Linda Linguvic | New York City | 12/18/2000
(5 out of 5 stars)
"When this documentary was being filmed in 1998, the CD which was issued in 1997 had just been released and went on to win a Grammy. It had been the result of American guitarist Roy Cooder's determination to bring the musical sounds of Cuban music to the public. He then brought on the German movie director, Wim Wenders, to capture on film the music, the people and Cuba itself.The musicians are elderly, their musical skills developed from childhood and they are living memorials to the music they love. Once renowned in Cuba in the 40's and 50's, these men have lived through upheaval and changes in their country, and yet approach life with joy and freshness. The camera picks up the wrinkles, but it also picks up the twinkle in the eye of 91 year old guitarist/singer Compay Segundo who playfully talks about fathering another child to add to his family, or lead singer 70 year-old Ibraham Ferrer's affection for this wife, the 80-year old pianist Ruben Gonzolez who finds it hard to walk, but has no trouble making his fingers fly over the keyboard. Omera Portuando, the lone sultry female, adds an ageless feminine presence to the group.This is not just a movie about the music. The movie IS the music. And there are long musical sequences which will delight anyone with a serious musical interest.

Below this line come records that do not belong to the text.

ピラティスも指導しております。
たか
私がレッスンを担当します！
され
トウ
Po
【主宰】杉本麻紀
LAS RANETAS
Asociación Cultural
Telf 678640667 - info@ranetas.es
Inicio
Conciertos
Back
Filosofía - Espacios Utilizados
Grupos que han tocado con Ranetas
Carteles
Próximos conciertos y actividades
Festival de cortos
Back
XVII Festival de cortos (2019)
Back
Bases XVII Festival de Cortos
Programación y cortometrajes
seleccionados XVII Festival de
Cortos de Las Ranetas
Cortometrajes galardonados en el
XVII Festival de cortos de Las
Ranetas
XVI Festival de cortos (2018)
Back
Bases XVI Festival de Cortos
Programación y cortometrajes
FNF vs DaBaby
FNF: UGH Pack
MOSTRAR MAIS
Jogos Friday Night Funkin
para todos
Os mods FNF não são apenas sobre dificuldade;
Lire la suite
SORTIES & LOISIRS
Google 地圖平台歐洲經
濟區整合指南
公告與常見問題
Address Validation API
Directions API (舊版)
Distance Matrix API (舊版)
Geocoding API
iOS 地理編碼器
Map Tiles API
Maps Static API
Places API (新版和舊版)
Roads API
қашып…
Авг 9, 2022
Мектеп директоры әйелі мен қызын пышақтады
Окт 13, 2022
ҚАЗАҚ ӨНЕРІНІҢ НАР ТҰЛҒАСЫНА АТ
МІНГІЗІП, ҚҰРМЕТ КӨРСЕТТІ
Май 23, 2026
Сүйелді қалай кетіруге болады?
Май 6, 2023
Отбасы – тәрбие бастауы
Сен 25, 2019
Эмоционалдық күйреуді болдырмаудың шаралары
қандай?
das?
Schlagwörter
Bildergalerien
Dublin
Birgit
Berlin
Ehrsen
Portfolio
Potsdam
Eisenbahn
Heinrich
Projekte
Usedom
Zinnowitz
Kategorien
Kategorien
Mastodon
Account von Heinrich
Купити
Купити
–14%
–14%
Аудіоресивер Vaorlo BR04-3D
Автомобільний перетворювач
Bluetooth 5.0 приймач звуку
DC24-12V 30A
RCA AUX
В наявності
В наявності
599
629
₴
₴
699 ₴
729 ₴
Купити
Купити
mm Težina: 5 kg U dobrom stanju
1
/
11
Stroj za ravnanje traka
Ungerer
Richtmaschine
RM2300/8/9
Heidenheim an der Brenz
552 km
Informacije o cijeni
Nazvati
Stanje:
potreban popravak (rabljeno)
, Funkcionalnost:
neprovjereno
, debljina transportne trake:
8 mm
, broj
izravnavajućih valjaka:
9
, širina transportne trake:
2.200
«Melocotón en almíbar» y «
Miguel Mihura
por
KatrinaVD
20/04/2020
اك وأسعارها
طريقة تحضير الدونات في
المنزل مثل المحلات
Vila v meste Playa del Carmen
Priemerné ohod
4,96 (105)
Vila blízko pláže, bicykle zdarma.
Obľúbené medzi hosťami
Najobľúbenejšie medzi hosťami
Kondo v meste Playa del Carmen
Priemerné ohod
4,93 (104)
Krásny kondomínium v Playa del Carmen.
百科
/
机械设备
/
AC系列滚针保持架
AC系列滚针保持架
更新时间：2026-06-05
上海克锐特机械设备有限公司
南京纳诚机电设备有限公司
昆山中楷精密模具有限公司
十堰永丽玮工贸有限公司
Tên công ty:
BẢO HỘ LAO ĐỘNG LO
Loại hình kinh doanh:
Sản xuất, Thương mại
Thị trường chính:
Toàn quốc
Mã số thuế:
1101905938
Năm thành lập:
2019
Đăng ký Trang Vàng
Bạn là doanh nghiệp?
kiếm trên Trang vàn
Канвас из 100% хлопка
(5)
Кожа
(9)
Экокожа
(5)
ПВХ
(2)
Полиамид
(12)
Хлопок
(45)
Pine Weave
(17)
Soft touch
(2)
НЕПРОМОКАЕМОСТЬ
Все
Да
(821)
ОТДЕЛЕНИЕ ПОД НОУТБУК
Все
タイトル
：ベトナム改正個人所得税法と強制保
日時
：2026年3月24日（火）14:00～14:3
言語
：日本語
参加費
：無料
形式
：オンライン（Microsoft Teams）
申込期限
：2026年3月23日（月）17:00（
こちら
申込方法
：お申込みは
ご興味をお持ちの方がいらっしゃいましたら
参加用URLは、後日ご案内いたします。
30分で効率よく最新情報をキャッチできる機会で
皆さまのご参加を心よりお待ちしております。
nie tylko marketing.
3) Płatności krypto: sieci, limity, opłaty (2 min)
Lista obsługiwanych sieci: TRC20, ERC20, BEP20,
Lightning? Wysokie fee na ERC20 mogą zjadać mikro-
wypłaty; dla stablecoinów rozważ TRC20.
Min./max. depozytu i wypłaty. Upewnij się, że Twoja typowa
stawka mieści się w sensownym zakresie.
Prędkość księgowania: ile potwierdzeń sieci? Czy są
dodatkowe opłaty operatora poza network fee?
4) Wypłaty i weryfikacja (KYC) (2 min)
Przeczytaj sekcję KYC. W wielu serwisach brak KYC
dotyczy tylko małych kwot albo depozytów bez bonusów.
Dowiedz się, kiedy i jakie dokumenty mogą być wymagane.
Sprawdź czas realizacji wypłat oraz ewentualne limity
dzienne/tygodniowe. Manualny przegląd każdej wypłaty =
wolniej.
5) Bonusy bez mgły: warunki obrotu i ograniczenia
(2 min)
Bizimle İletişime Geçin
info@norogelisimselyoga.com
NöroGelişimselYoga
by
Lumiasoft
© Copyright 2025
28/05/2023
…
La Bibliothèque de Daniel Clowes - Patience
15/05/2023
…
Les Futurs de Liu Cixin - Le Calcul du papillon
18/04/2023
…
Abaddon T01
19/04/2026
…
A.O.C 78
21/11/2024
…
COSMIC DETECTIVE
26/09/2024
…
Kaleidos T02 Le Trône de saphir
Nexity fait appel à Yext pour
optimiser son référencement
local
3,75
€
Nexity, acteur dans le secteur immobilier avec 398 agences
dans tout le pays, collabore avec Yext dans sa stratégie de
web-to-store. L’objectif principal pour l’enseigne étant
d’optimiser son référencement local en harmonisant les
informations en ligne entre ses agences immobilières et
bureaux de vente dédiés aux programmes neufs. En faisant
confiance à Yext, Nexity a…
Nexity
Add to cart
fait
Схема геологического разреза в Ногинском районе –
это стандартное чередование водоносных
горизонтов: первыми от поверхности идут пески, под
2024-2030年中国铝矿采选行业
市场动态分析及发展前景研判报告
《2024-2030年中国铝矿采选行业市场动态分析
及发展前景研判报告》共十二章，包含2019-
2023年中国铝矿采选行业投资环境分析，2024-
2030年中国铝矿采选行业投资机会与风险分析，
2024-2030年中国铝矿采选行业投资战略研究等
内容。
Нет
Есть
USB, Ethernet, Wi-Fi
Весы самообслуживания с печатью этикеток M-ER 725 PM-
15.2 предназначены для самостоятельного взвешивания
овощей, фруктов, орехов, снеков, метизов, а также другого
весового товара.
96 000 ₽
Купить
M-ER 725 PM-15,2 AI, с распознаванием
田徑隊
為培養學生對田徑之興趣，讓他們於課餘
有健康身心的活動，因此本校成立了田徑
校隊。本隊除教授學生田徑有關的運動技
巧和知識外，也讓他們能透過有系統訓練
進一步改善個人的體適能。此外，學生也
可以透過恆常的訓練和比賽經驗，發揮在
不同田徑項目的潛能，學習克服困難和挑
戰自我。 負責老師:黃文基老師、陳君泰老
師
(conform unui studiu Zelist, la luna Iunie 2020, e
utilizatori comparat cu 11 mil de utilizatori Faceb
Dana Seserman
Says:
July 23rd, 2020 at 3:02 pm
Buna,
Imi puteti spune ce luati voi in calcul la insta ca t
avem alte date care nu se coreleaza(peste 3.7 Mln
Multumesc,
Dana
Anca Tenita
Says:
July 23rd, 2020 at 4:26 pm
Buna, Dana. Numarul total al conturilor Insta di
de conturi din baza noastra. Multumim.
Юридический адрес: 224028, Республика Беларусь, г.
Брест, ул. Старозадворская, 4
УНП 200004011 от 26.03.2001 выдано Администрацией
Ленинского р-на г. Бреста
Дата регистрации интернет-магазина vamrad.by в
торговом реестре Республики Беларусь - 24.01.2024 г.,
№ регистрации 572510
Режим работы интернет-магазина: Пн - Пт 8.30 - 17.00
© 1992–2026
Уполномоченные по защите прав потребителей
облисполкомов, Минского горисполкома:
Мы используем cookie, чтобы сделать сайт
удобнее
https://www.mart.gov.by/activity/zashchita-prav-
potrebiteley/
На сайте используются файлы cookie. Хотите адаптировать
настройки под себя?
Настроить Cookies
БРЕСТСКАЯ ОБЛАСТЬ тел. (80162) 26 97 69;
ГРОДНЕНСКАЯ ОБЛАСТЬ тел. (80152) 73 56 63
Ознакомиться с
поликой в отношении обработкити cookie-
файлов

The movie is also about the individual people, whose interviews against the backdrop of a crumbling, but lively Cuba are testaments to the human spirit. Before they were rediscovered for this film, one of the men was shining shoes; another was working in a cigar factory. Politics are never mentioned, but the 1940s and 50s American cars and the disintegrating buildings is evidence of politics gone haywire four decades ago.The movie culminates with a concert in Carnegie Hall and the musicians' first trip to New York. Their sense of wonder in viewing the skyscrapers, looking at store windows and visiting the Empire State Building is a sharp contrast to the confines of their restricted world in Cuba, which is nevertheless rich with the spirits of this indomitable individuals.The video does lack dramatic tension, and drags in places, but I still don't hesitate to recommend it. It spite of poverty and a humble economy, the movie captures the beauty and joy of the people. And it surrounds you with music."
C. Morris | haslett, michigan United States | 09/26/2000
(5 out of 5 stars)
"In 1956, the U.S. Navy sent me to Key West, Florida. I'd always been a radio junkie, so it didn't take me long to discover Radio Havana. For a year in Key West, and then for two years in Bermuda, I enjoyed what was to me a new and spectacular music from Havana. And now, 44 years later, Wim Wenders has brought those very same sounds, from the very same people, flooding back to me like a reborn life. Over the years I'd forgotten the authentic sound I'd heard from Radio Havana when in Key West. But from the opening downbeat of the film it was as if I'd been transported back in time, listening and watching the same musicians I'd heard in the Fifties, when they were in their prime and heard regularly on Radio Havana. I've remained a Latin music fan over the years, but the sound you'll hear in this video is different; it's authentic, the real thing, a more romantic approach to what we now call Salsa.The film is a social documentary as well as a musical one, giving us hidden glimpses into life in Cuba. Life there is more than we may have thought. A look into the hearts and lives of these sweet artists offers exceptional and surprising insight into the potential of human nature. "The way of possessions" has been rejected, and has given them the strength of character to "resist the good as well as the bad." If you aren't in tears--with feet tapping--at the triumph of these beautiful people as they are resurrected to thunderous applause at Carnegie Hall, then you simply aren't paying attention."